◆ **EXERCISE INSTRUCTIONS**
Pull every line from the listing below, word for word, leaving out the pictures.

◆ **DATASET ENTRIES**
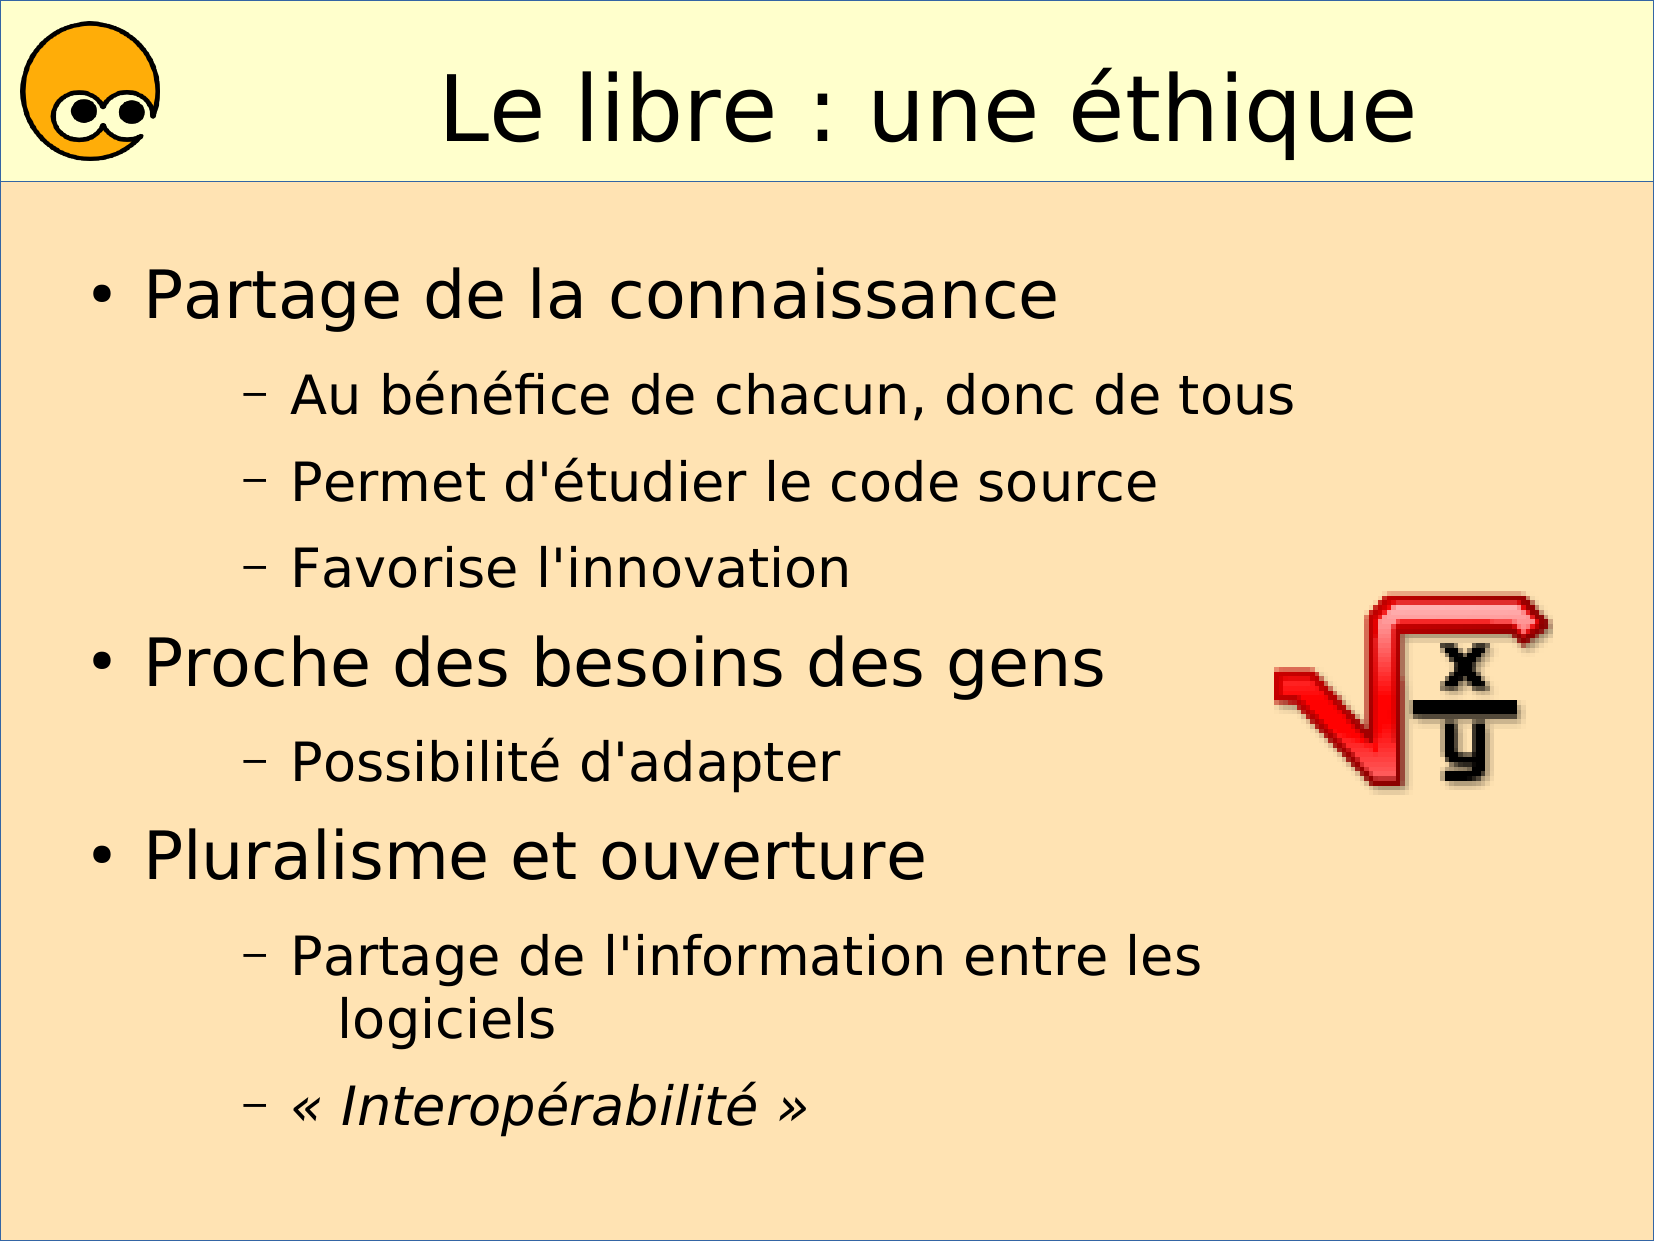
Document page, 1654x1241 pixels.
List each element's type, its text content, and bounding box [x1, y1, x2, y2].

title Le libre : une éthique [287, 49, 1571, 170]
list Partage de la connaissance Au bénéfice de chacun, donc de tous Permet d'étudier le code source Favorise l'innovation Proche des besoins des gens Possibilité d'adapter Pluralisme et ouverture Partage de l'information entre les logiciels « Interopérabilité » [54, 256, 1309, 1139]
picture [20, 21, 160, 161]
picture [1266, 539, 1553, 843]
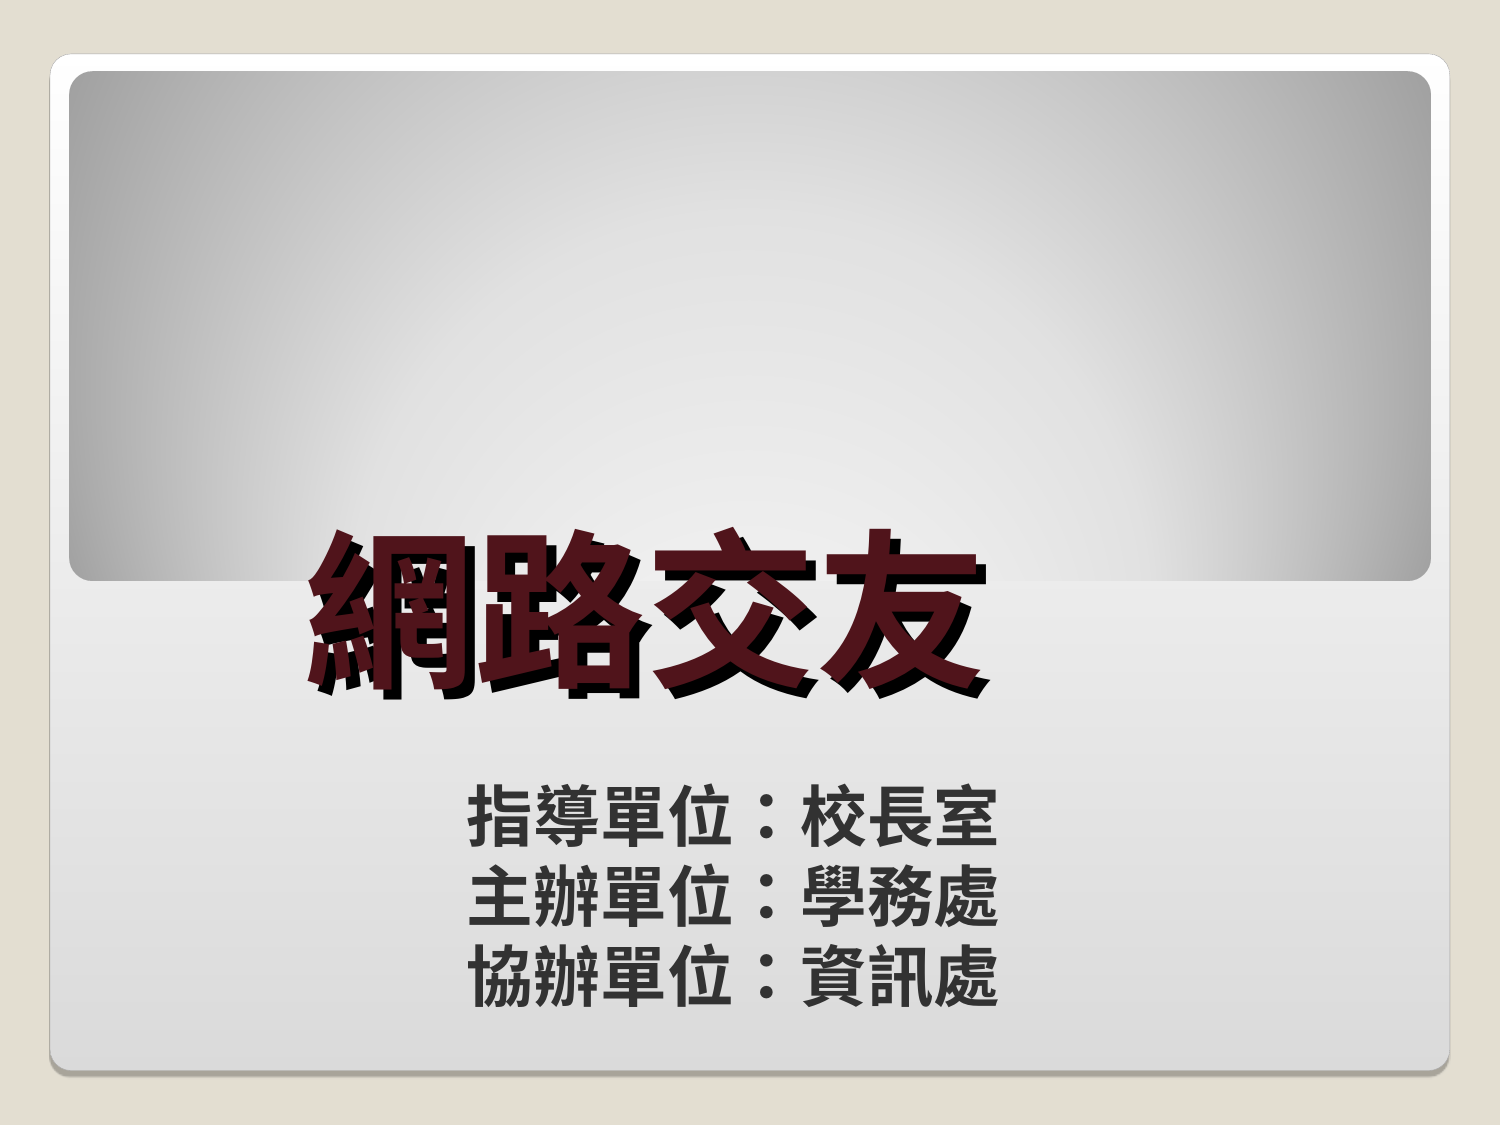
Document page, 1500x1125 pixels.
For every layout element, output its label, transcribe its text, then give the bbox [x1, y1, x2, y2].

title 網路交友 [218, 479, 1073, 717]
subtitle 指導單位：校長室 主辦單位：學務處 協辦單位：資訊處 [430, 775, 1105, 1059]
picture [69, 71, 1431, 581]
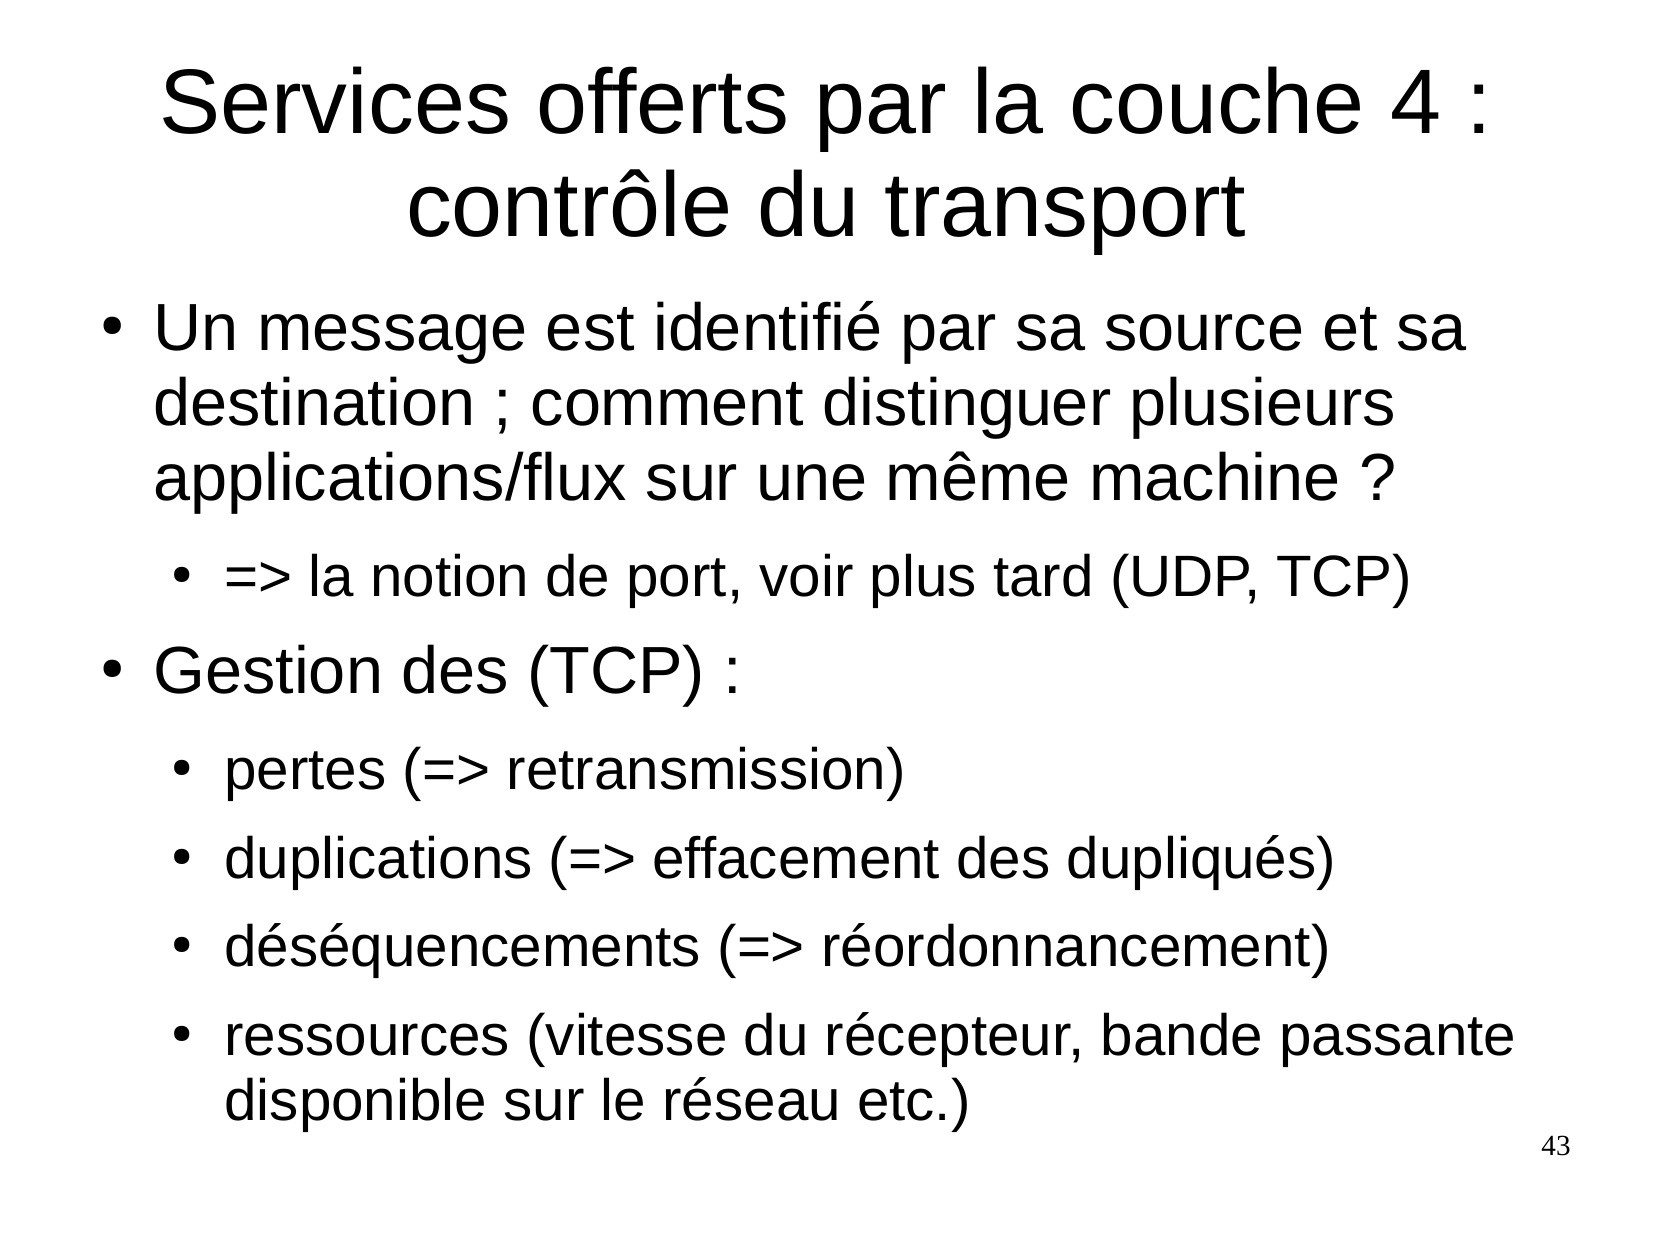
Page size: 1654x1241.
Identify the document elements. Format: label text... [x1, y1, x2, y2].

title Services offerts par la couche 4 : contrôle du transport [82, 50, 1571, 256]
list Un message est identifié par sa source et sa destination ; comment distinguer plusieurs applications/flux sur une même machine ? => la notion de port, voir plus tard (UDP, TCP) Gestion des (TCP) : pertes (=> retransmission) duplications (=> effacement des dupliqués) déséquencements (=> réordonnancement) ressources (vitesse du récepteur, bande passante disponible sur le réseau etc.) [82, 290, 1571, 1133]
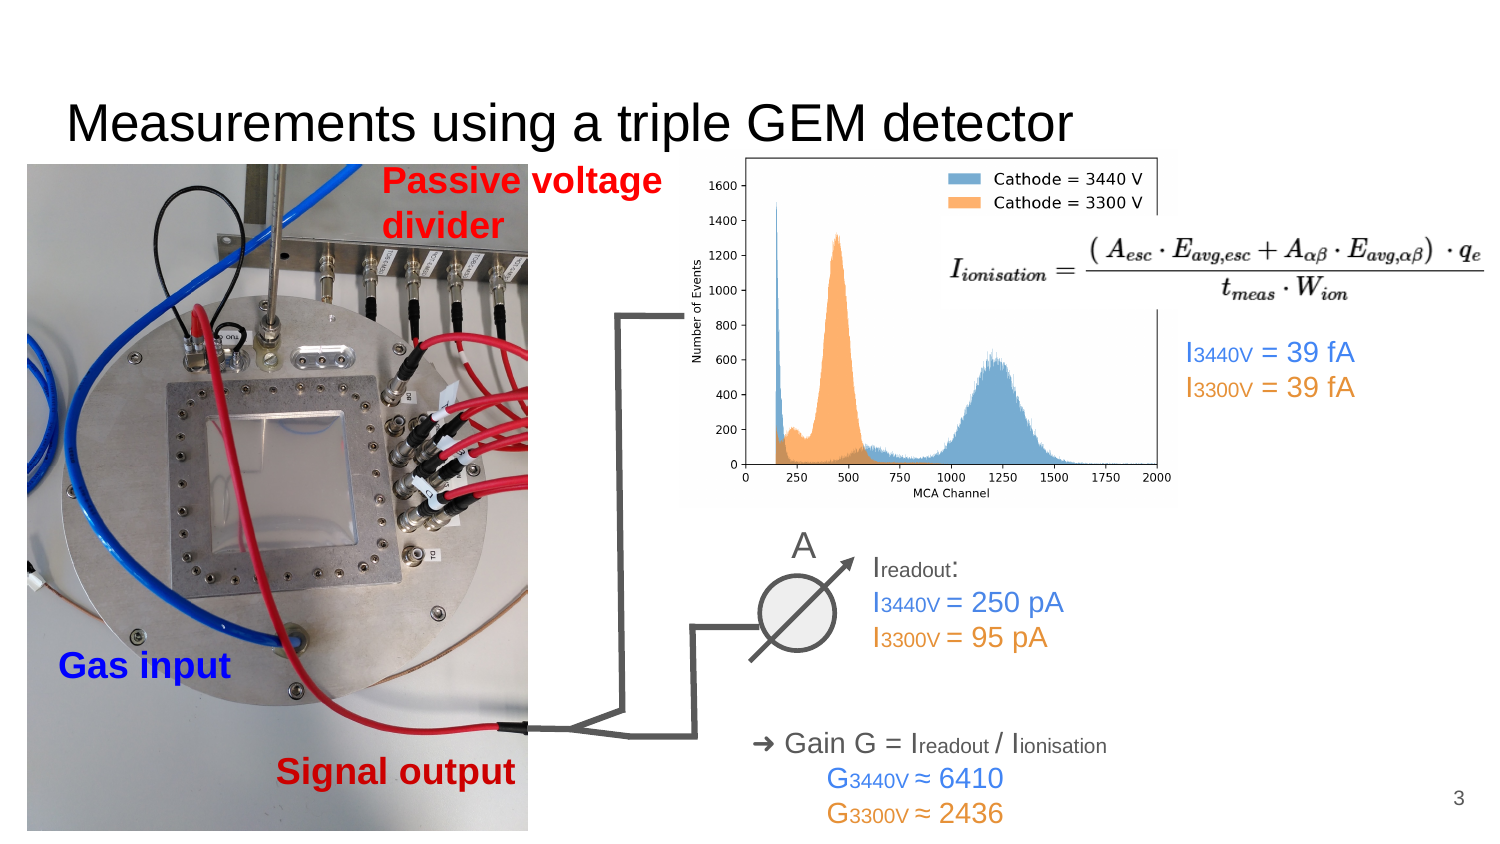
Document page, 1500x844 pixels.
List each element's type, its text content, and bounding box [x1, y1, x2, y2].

picture [27, 164, 528, 832]
text_box [759, 582, 822, 638]
picture [405, 776, 414, 781]
picture [465, 776, 473, 781]
picture [679, 149, 1178, 508]
text_box [773, 589, 835, 651]
text_box Gas input [43, 625, 253, 670]
text_box [941, 215, 1490, 310]
text_box ➜ Gain G = Ireadout / Iionisation G3440V ≈ 6410 G3300V ≈ 2436 [736, 709, 1279, 834]
text_box Ireadout: I3440V = 250 pA I3300V = 95 pA [857, 533, 1144, 689]
title Measurements using a triple GEM detector [51, 72, 1449, 167]
text_box I3440V = 39 fA I3300V = 39 fA [1170, 310, 1411, 418]
text_box Passive voltage divider [366, 141, 701, 186]
text_box A [776, 506, 829, 582]
text_box Signal output [260, 731, 595, 776]
picture [947, 231, 1490, 306]
slide_number <number> [1389, 764, 1480, 830]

◆ **RESULT BELOW**
Document page, 1654x1241 pixels.
List each element's type, its text content, and bounding box [x1, y1, x2, y2].

title Le libre : une éthique [287, 49, 1571, 170]
list Partage de la connaissance Au bénéfice de chacun, donc de tous Permet d'étudier le code source Favorise l'innovation Proche des besoins des gens Possibilité d'adapter Pluralisme et ouverture Partage de l'information entre les logiciels « Interopérabilité » [54, 256, 1309, 1139]
picture [20, 21, 160, 161]
picture [1266, 539, 1553, 843]
Document page, 1500x1125 pixels.
For every layout element, output its label, transcribe its text, then give the bbox [x1, y1, x2, y2].

title 網路交友 [218, 479, 1073, 717]
subtitle 指導單位：校長室 主辦單位：學務處 協辦單位：資訊處 [430, 775, 1105, 1059]
picture [69, 71, 1431, 581]
Page size: 1654x1241.
Identify the document elements. Format: label text... [x1, y1, x2, y2].

title Services offerts par la couche 4 : contrôle du transport [82, 50, 1571, 256]
list Un message est identifié par sa source et sa destination ; comment distinguer plusieurs applications/flux sur une même machine ? => la notion de port, voir plus tard (UDP, TCP) Gestion des (TCP) : pertes (=> retransmission) duplications (=> effacement des dupliqués) déséquencements (=> réordonnancement) ressources (vitesse du récepteur, bande passante disponible sur le réseau etc.) [82, 290, 1571, 1133]
Document page, 1500x844 pixels.
List each element's type, its text content, and bounding box [x1, y1, x2, y2].

picture [27, 164, 528, 832]
text_box [759, 582, 822, 638]
picture [405, 776, 414, 781]
picture [465, 776, 473, 781]
picture [679, 149, 1178, 508]
text_box [773, 589, 835, 651]
text_box Gas input [43, 625, 253, 670]
text_box [941, 215, 1490, 310]
text_box ➜ Gain G = Ireadout / Iionisation G3440V ≈ 6410 G3300V ≈ 2436 [736, 709, 1279, 834]
text_box Ireadout: I3440V = 250 pA I3300V = 95 pA [857, 533, 1144, 689]
title Measurements using a triple GEM detector [51, 72, 1449, 167]
text_box I3440V = 39 fA I3300V = 39 fA [1170, 310, 1411, 418]
text_box Passive voltage divider [366, 141, 701, 186]
text_box A [776, 506, 829, 582]
text_box Signal output [260, 731, 595, 776]
picture [947, 231, 1490, 306]
slide_number <number> [1389, 764, 1480, 830]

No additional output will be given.